Production organisations show higher adoption across all methods. Online evaluation jumps from 37.3% overall to 44.8% in production, detailed tracing increases from 62% to 71.5%, and the percentage not evaluating drops from 29.5% to 22.8%. Moving to production accelerates evaluation maturity.
What role does observability play in regulatory compliance like the EU AI Act?
The EU AI Act requires risk assessment, transparency, and human oversight for high-risk AI systems. Observability platforms with governance capabilities like Azure AI Foundry provide audit trails, safety evaluations, bias detection, and compliance reporting. TAO tracing creates explainability documentation showing how agents make decisions.
Should I implement observability during development or wait until production?

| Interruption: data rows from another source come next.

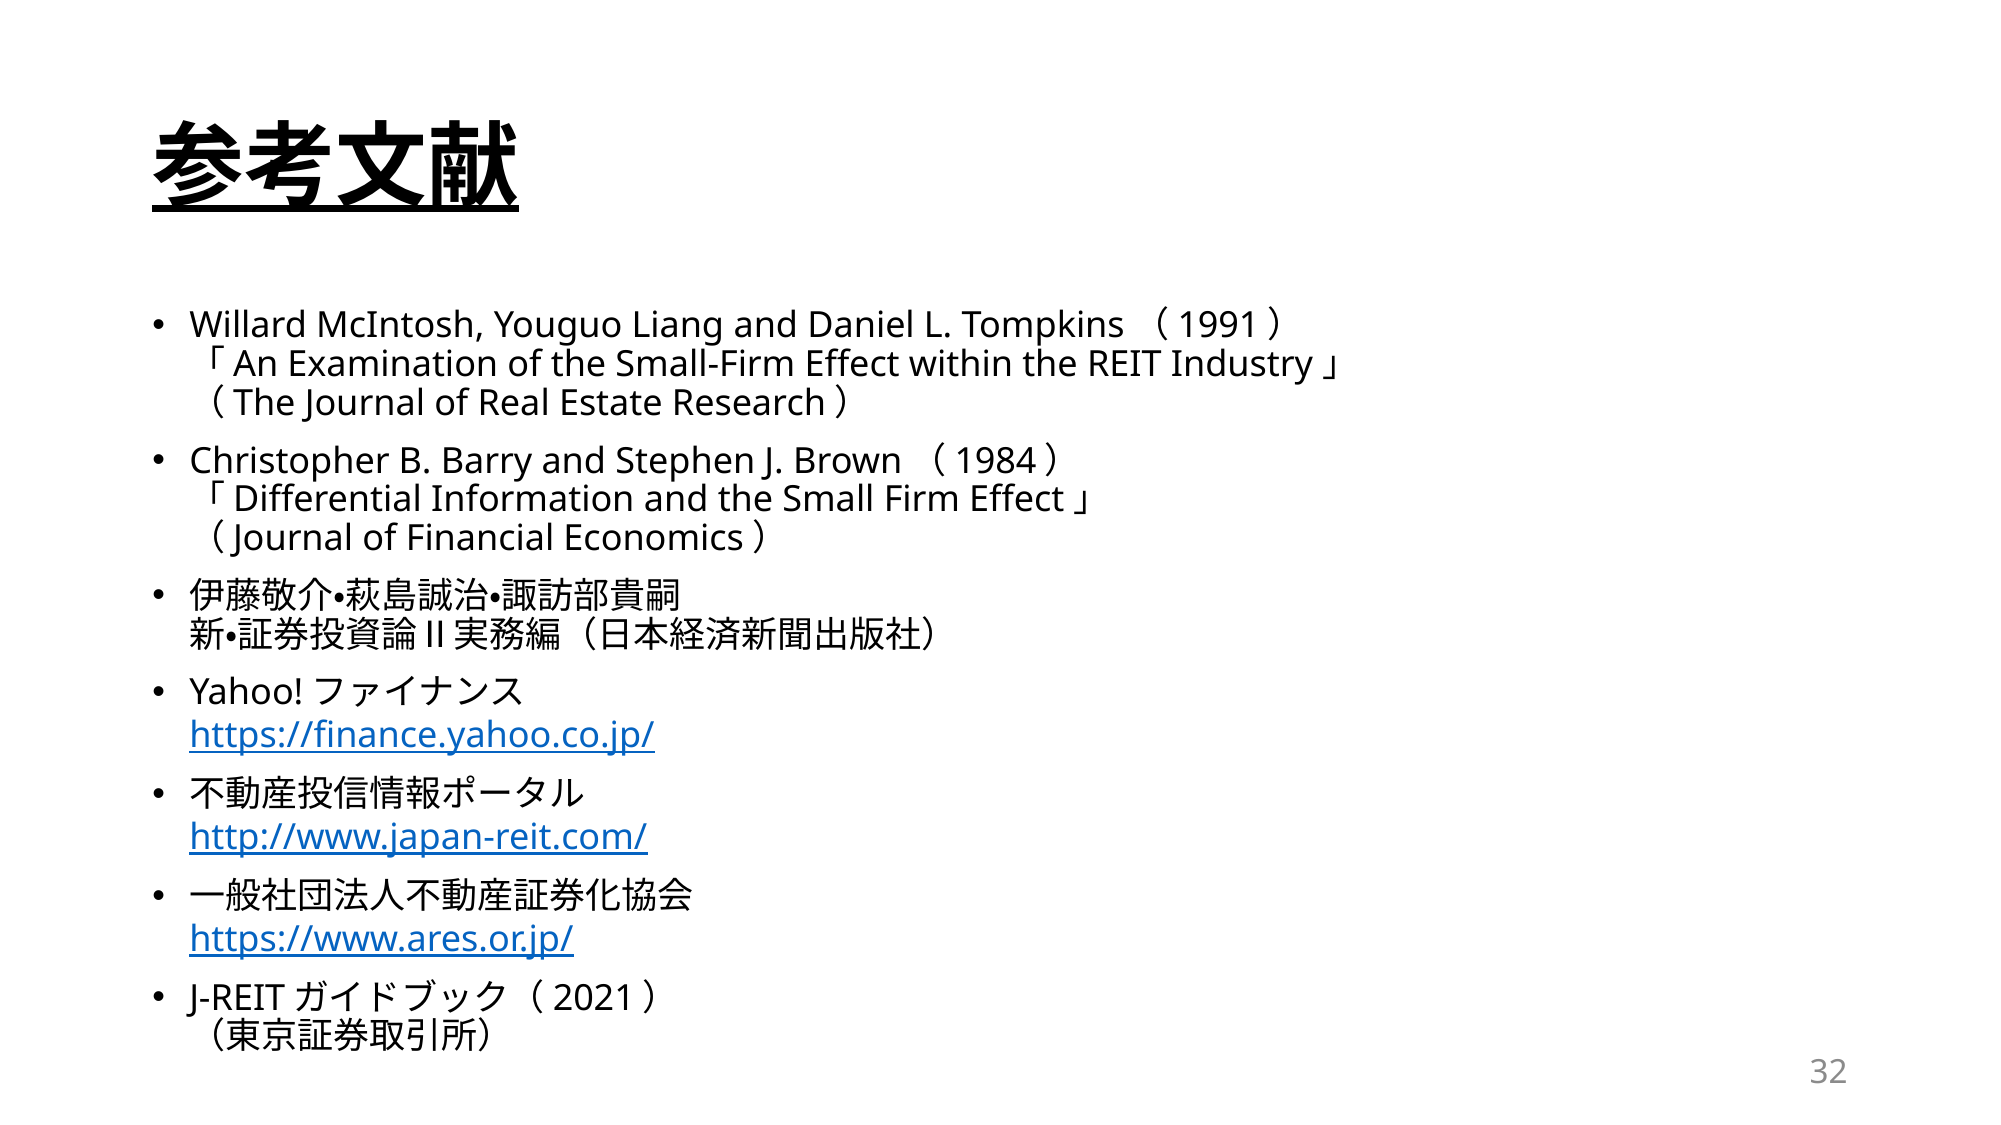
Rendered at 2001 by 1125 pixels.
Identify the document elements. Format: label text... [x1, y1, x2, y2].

list Willard McIntosh, Youguo Liang and Daniel L. Tompkins（1991） 「An Examination of the Small-Firm Effect within the REIT Industry」 （The Journal of Real Estate Research） Christopher B. Barry and Stephen J. Brown（1984） 「Differential Information and the Small Firm Effect」 （Journal of Financial Economics） 伊藤敬介・萩島誠治・諏訪部貴嗣 新・証券投資論Ⅱ実務編（日本経済新聞出版社） Yahoo!ファイナンス https://finance.yahoo.co.jp/ 不動産投信情報ポータル http://www.japan-reit.com/ 一般社団法人不動産証券化協会 https://www.ares.or.jp/ J-REITガイドブック（2021） （東京証券取引所） [137, 299, 1863, 1066]
slide_number 32 [1412, 1042, 1863, 1103]
title 参考文献 [137, 59, 1863, 278]
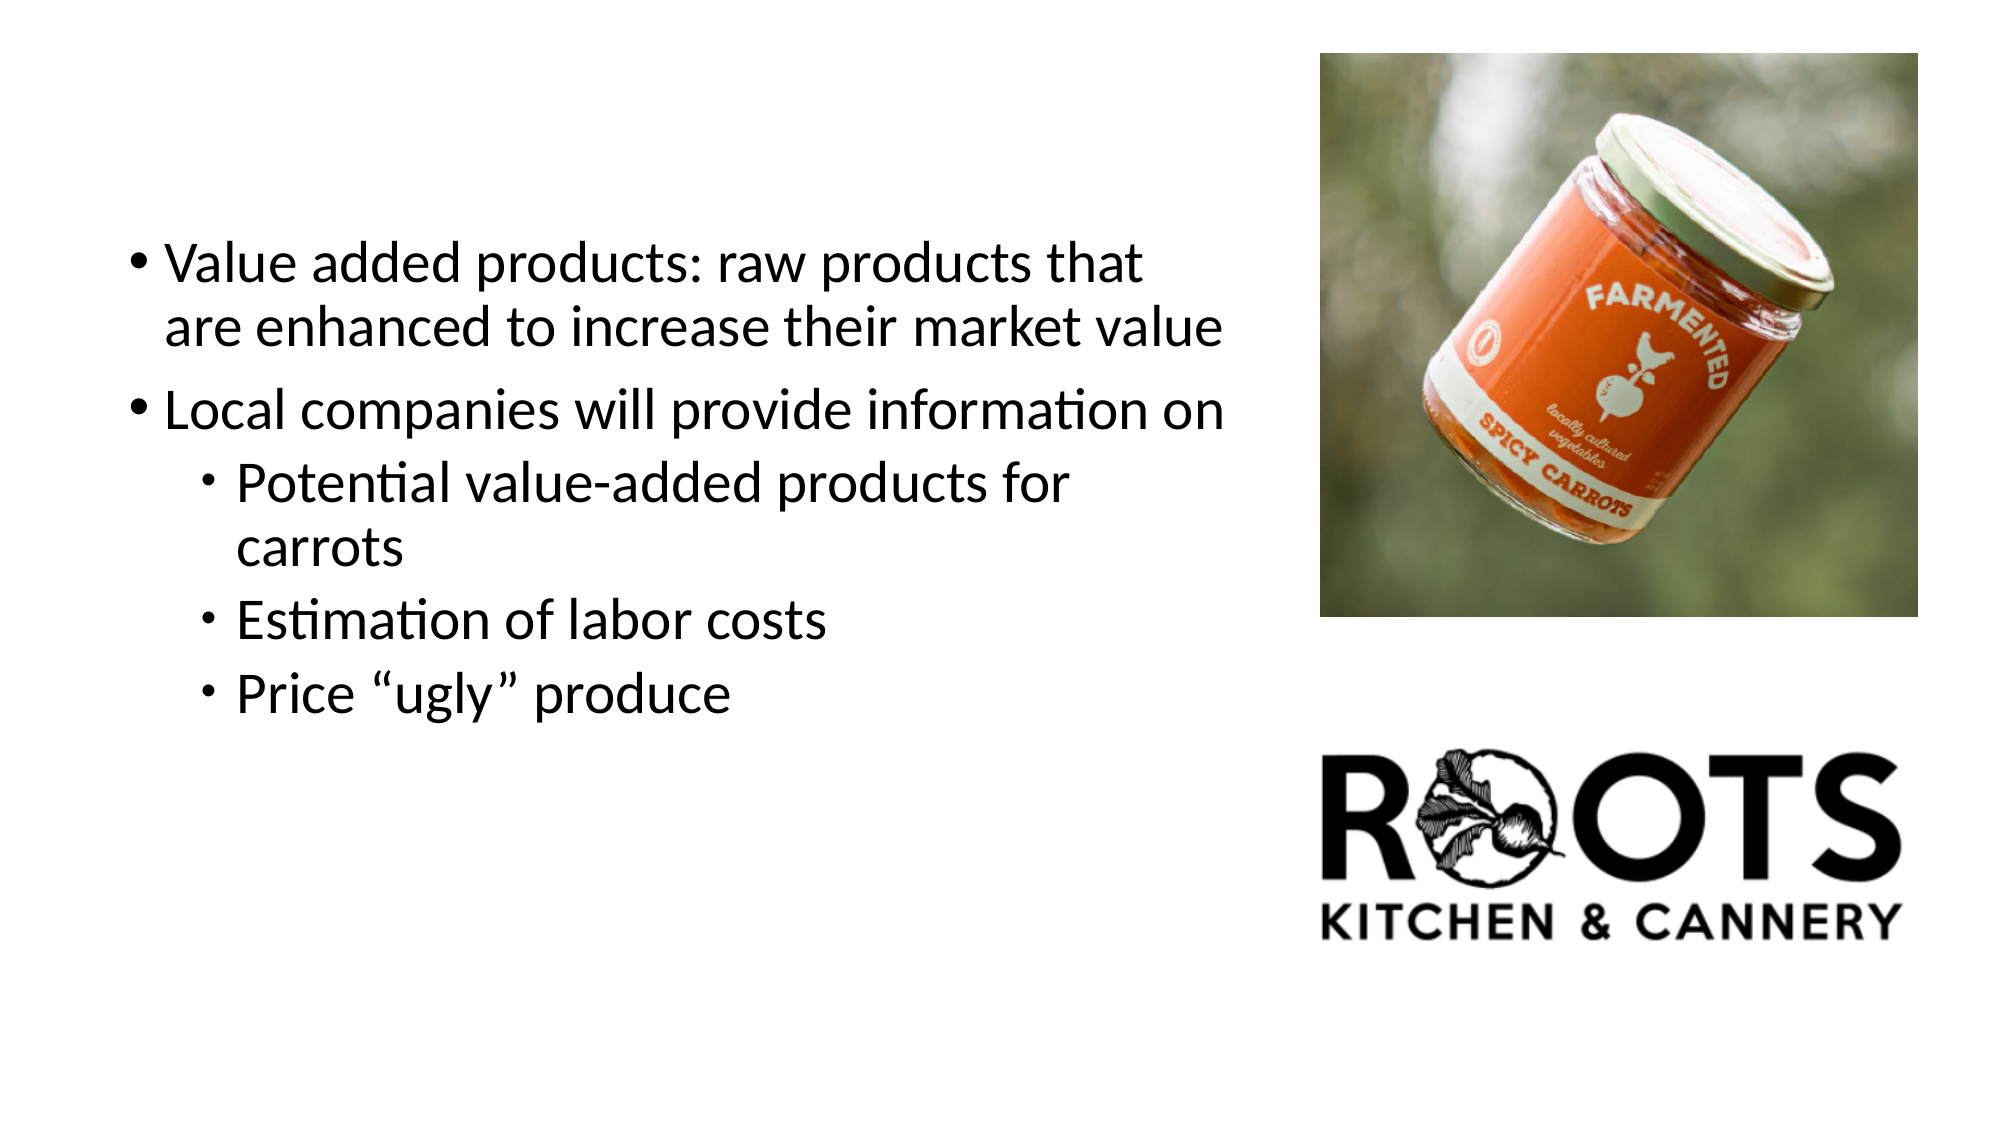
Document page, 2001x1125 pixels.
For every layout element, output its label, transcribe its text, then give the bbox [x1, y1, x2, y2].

Implement observability during development. Offline evaluation, tracing, and quality metrics enable rapid iteration that’s core to agent engineering workflows. Waiting until production creates technical debt, lacks baseline metrics, and increases production failure risk.
How do I balance evaluation costs with quality assurance needs?
Multi-method strategy: use inexpensive offline evaluation during development, sample-based online evaluation in production (not 100% of traffic), LLM-as-judge for scalable automated assessment, and human review reserved for high-stakes situations. Most organisations find 10-30% sampling sufficient for production monitoring while controlling costs.